Beijing warns Hong Kong pro-independence politicians after LegCo election

Nathan Law (center) with Joshua Wong (center-left) and supporters in Causeway Bay following Law's LegCo win. Photo: AFP/Getty Images

Beijing has told newly elected politicians in Hong Kong not to back independence for the semi-autonomous territory, after young democracy activists won seats for the first time at the weekend.

Sunday's vote saw activists pushing for more autonomy from Beijing secure a crucial foothold in the city's Legislative Council (LegCo), as fears grow that China is tightening its grip. It was the first major poll since pro-democracy rallies in 2014 failed to win concessions on political reform from Beijing.

Some student protest leaders were among those winning seats in the landmark vote including Umbrella Movement student leader Nathan Law. Five candidates advocating independence or self-determination for Hong Kong are to sit in the 70-seat assembly.

Law will be the youngest legislator in the 70-seat house, which includes 40 pro-establishment and 22 pro-democracy seats. Together, the opposition will make up more than a one-third veto bloc in the first major election since the 2014 protests.

In a statement from China's Hong Kong and Macao Affairs Office of the State Council that was reported by the official Xinhua news agency on Monday, Beijing highlighted that campaigning for Hong Kong's independence was against the constitution of China and the laws of Hong Kong.

"We firmly oppose any activity relating to Hong Kong independence in any form, inside or outside the Legislative Council, and firmly support the Hong Kong government to impose punishment in accordance with the law," Xinhua cited a spokesperson of the Hong Kong and Macau Affairs Office of the State Council as saying.

The pro-independence movement is a threat to China's sovereignty and security, will damage the prosperity and stability of Hong Kong, and is counter to the fundamental interests of Hong Kong citizens, added Xinhua, citing the office's statement.

The weekend's polls were the first elections since the Umbrella Movement protests of 2014, which were triggered by proposed changes to Hong Kong's electoral system, under which China planned to screen all nominees in the first direct election of the city's leader.

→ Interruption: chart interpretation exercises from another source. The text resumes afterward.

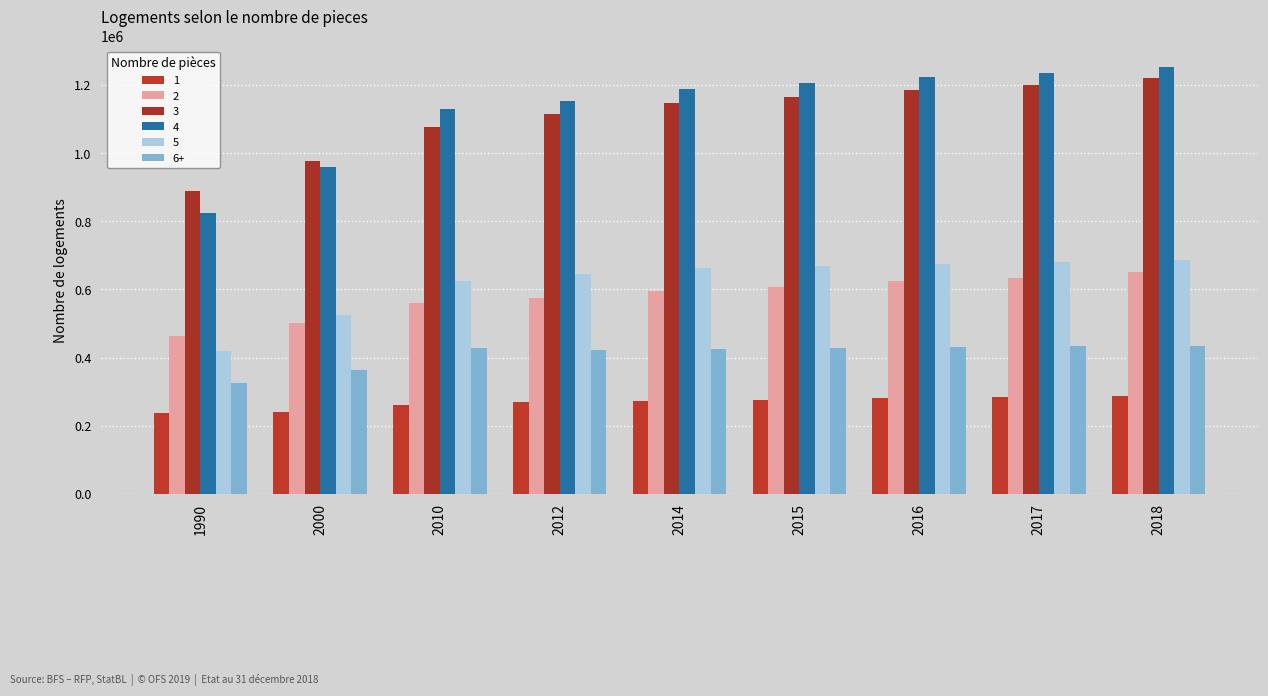

What is the greatest value displayed?

1251556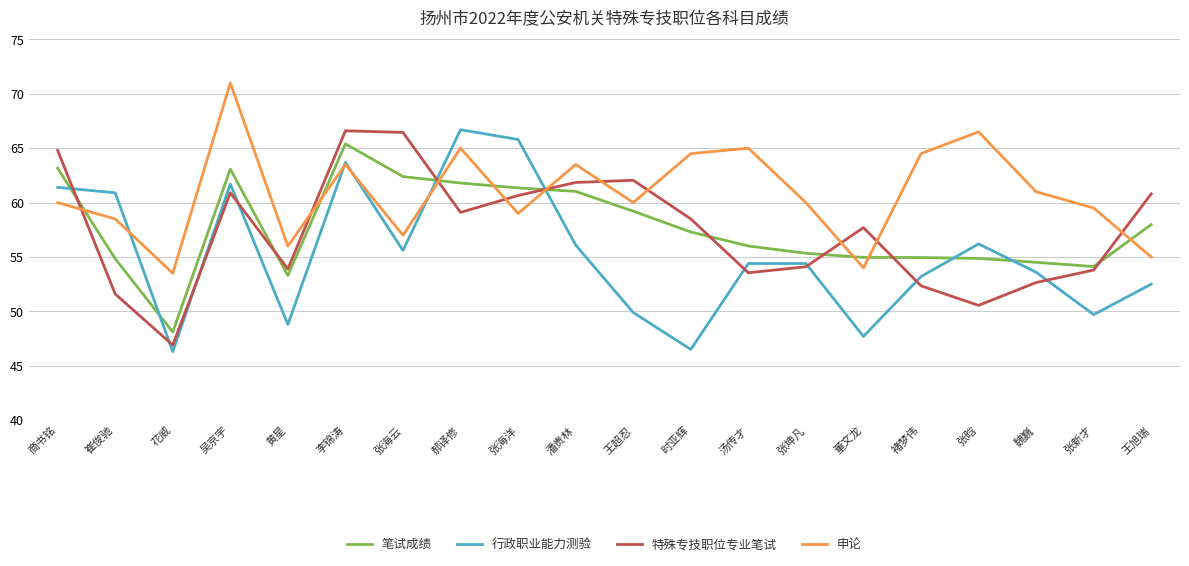

Which category has the highest value across all series?

吴京宇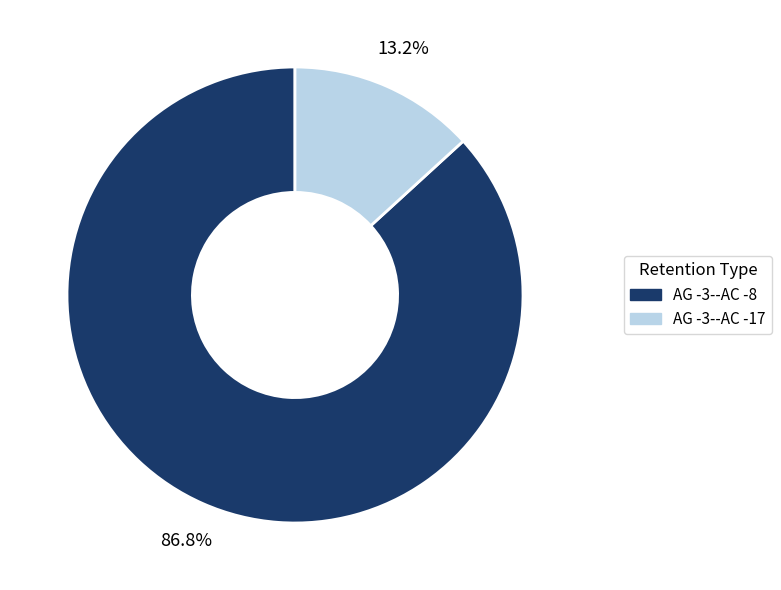

To the nearest percent, what is the difference between the AG -3--AC -17 and AG -3--AC -8 slice percentages?

74%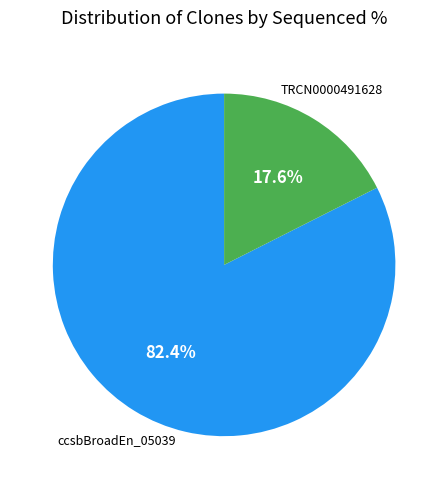

Is there any slice that represents more than half of the pie?

Yes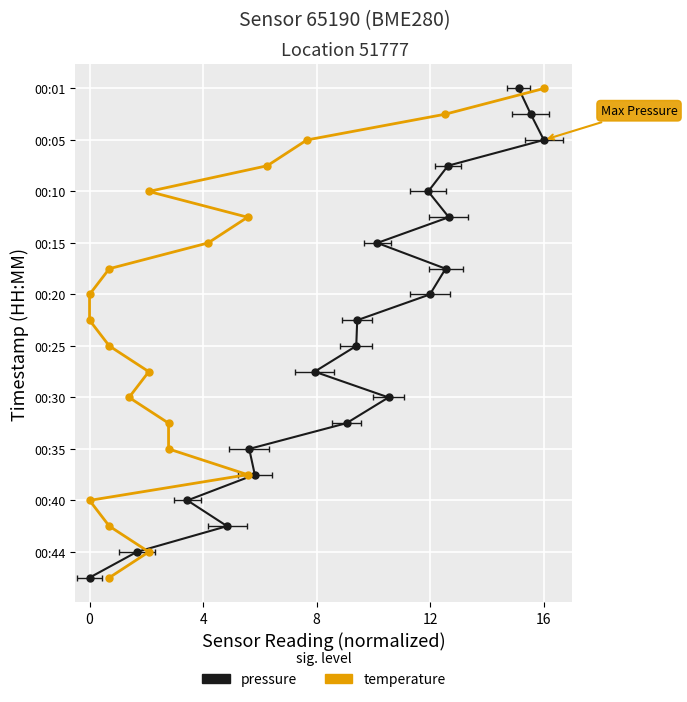

What is the sum of all pressure values?

190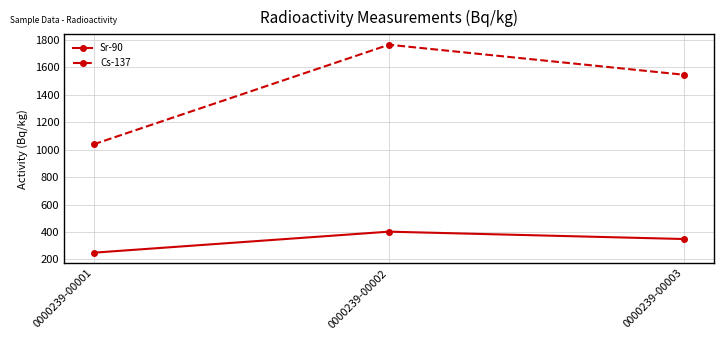

Reading right to left, transcribe all the data shown in this chart.

Sr-90: 348.7	402.4	249.1
Cs-137: 1546.0	1765.0	1039.0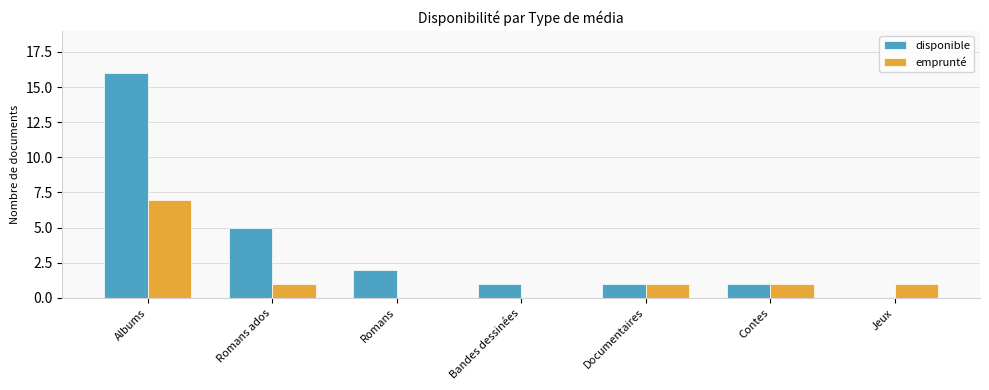

At which category is the sum across all series the highest?

Albums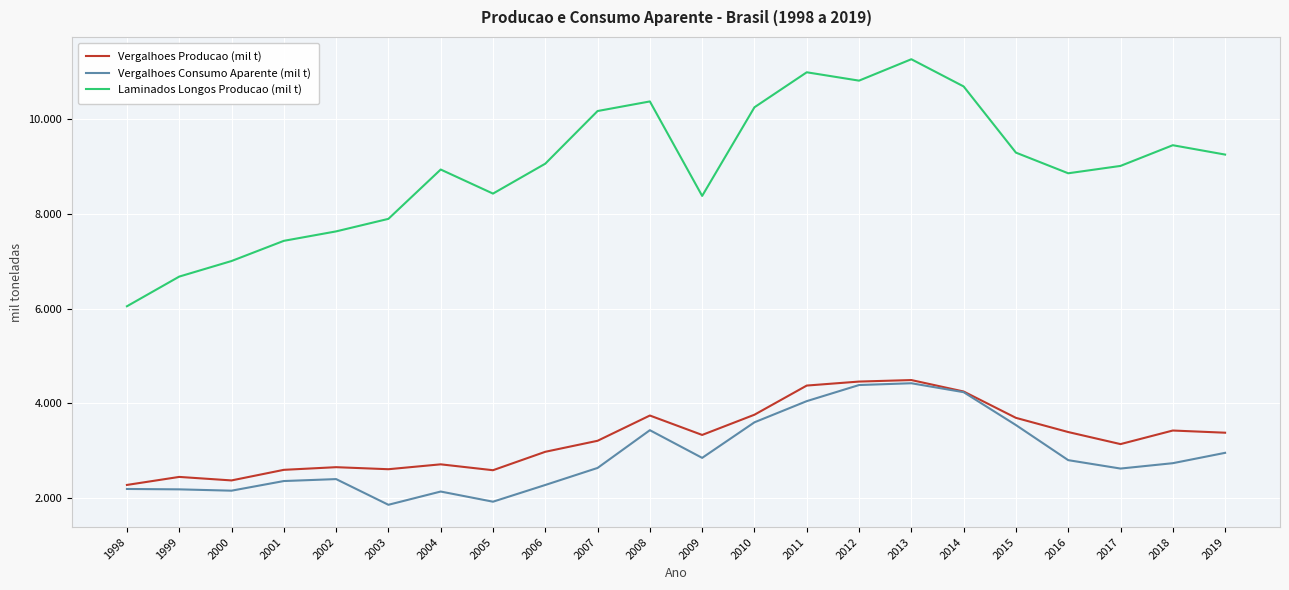

Does the chart have visible grid lines?

Yes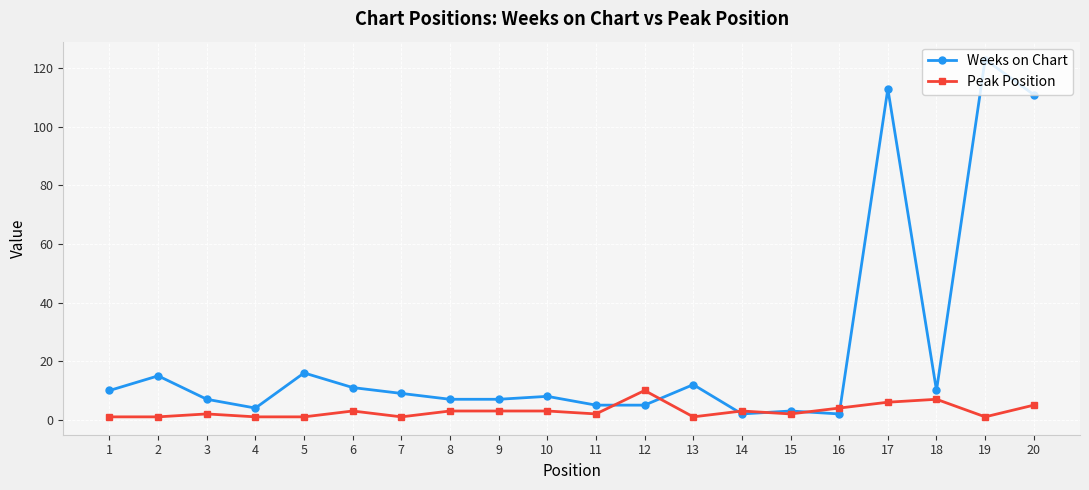

True or false: Peak Position has a value of 7 at 19.

False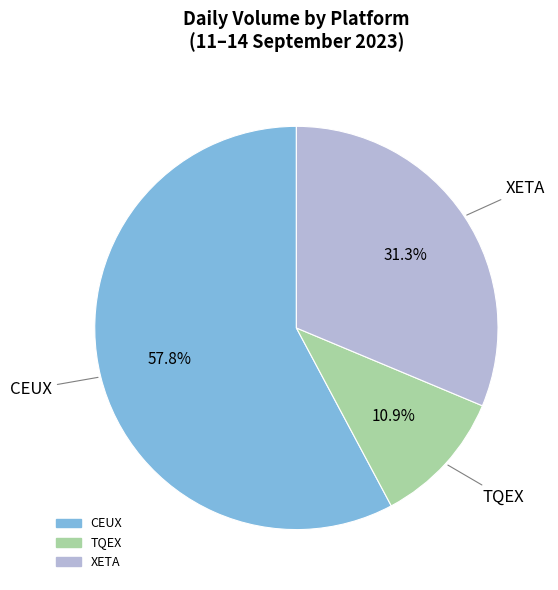

To the nearest percent, what is the difference between the largest and smallest slice percentages?

47%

The vote also saw the highest turnout since Hong Kong was handed back to China by Britain in 1997 under a "one country, two systems" deal to protect the territory's freedoms for 50 years.

Fears that Beijing interference is threatening those liberties in a range of areas – from politics to education and media – have sparked the birth of the independence movement. It has been seen by authorities in Hong Kong and Beijing as illegal and unconstitutional.

"What we hope to achieve is to do our best to put a barrier between Hong Kong and the invisible hand of Beijing so that it cannot interfere with Hong Kong's autonomy and freedom," Baggio Leung, one of the pro-independence campaigners who won seats, told CNBC.

"But when this barrier cannot hold we will need to separate," the 30-year-old Umbrella Movement alumnus added.

Traditional voices in Hong Kong were already raising concerns about a rift with Beijing.

"Hong Kong's success is really based on the 'one country, two systems' policy; independency is not realistic at all, so hopefully this will not be their only objective in LegCo," veteran lawmaker Elizabeth Quat said of the localist legislators.

The Hong Kong edition of the state-owned China Daily said on Tuesday that wins by activists could mean "separatist ideas" emerging in LegCo.

In a separate column in the newspaper, a mainland-based academic said that there could be legal challenges to lawmakers advocating independence, citing a law under which a candidate or group of voters can lodge a petition against an elected member they believe is ineligible or has acted illegally.

Politicians will take up their seats on October 1 and will have to swear an oath to uphold the Basic Law, Hong Kong's mini-constitution, which describes it as part of China. It is not yet clear what might happen if they then advocate independence as a possibility for Hong Kong in the legislature.

Several candidates were banned from running in the elections for failing to prove they no longer backed Hong Kong's independence.

Political analyst Chung Kim-wah of Polytechnic University said that the government would need to be wary of exacerbating divisions in society by freezing out those pushing for more autonomy, known as localists. "Localists got 20 percent of the total votes, including ones that were not voted in. They represent part of society. The government cannot just hastily disqualify them,” he said.

Hong Kong's leader, Leung Chun-ying, said on Tuesday that all lawmakers must abide by the Basic Law. However, he said that he wanted to cooperate with all legislators. "I hope we can all work for society together," Leung said.